For instance, no local or regional environmental group has anywhere near the budget needed to operate a proposed limestone water treatment plant: $12 to $17 million, with $1 million a year in operating costs from now to eternity. Cleanup would incur ongoing expenses because of how leaking mines differ from contained solid waste contaminants. “With a draining mine, it’s ongoing,” Butler said. “That water comes out year-round, so you’ve got to deal with it regardless.”

One possible solution has always been Superfund, which sounds like a monetary superhero and in many ways is. Superfund is a program under the EPA that enables the federal government to oversee hazardous waste sites. The EPA offers legal protection to the local entities with which it collaborates, and it also compels those responsible for pollution to manage or pay for the cleanups.

Yet Silverton has resisted Superfund aid for years. Superfund designation could affect property values, shift local control to outside entities, and turn tourists (and their dollars) elsewhere. Relying on the ARSG and other good Samaritans kept issues in the family, as it were, and thus kept the problem quieter.
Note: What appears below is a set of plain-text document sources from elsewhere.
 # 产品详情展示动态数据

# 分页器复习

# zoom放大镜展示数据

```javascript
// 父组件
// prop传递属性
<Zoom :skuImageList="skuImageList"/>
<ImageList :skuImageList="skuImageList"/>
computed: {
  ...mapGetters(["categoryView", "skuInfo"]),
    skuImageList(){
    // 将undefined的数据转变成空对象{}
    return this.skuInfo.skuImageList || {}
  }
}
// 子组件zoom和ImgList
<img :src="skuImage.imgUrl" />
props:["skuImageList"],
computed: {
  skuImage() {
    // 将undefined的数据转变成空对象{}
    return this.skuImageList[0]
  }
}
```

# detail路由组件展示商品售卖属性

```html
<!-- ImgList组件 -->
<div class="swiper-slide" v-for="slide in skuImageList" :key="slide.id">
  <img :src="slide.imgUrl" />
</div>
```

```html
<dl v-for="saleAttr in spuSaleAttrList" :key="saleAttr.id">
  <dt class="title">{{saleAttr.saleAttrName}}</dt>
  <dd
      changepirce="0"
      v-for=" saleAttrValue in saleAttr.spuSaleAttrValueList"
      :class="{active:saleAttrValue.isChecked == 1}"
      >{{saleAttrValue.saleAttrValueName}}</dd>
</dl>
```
Even so, Silverton has become more publicly curious about pursuing serious cleanup of the orphan mine leakage. In April 2014, officials from the EPA met with San Juan County commissioners and Silverton residents to answer questions about Superfund designation. The EPA officials assured the assemblage that the agency would not pursue Superfund without Silverton’s approval, and that the cleanup process would continue to be a collaborative effort with the community.

While Superfund status has not been enacted, the EPA has kept active in assessing the mines. After opening the Red and Bonita to investigate its insides, the EPA decided to install bulkheads to stem the flow. The Red and Bonita consistently emits 300 gallons per minute alone, though this year’s weather upped the output to 500 gallons. Completion of these bulkheads was scheduled for the end of September. In order to monitor possible changes in discharge from other mines, the EPA planned “to remove the blockage and reconstruct the portal at the Gold King Mine.”

This process triggered the plume making its way through Durango and into New Mexico. The spill is obviously a mess. But without consistent and reliable treatment of the continuous leakage, the same toxic metals were already entering the Animas River beforehand. Only now, we can actually see them.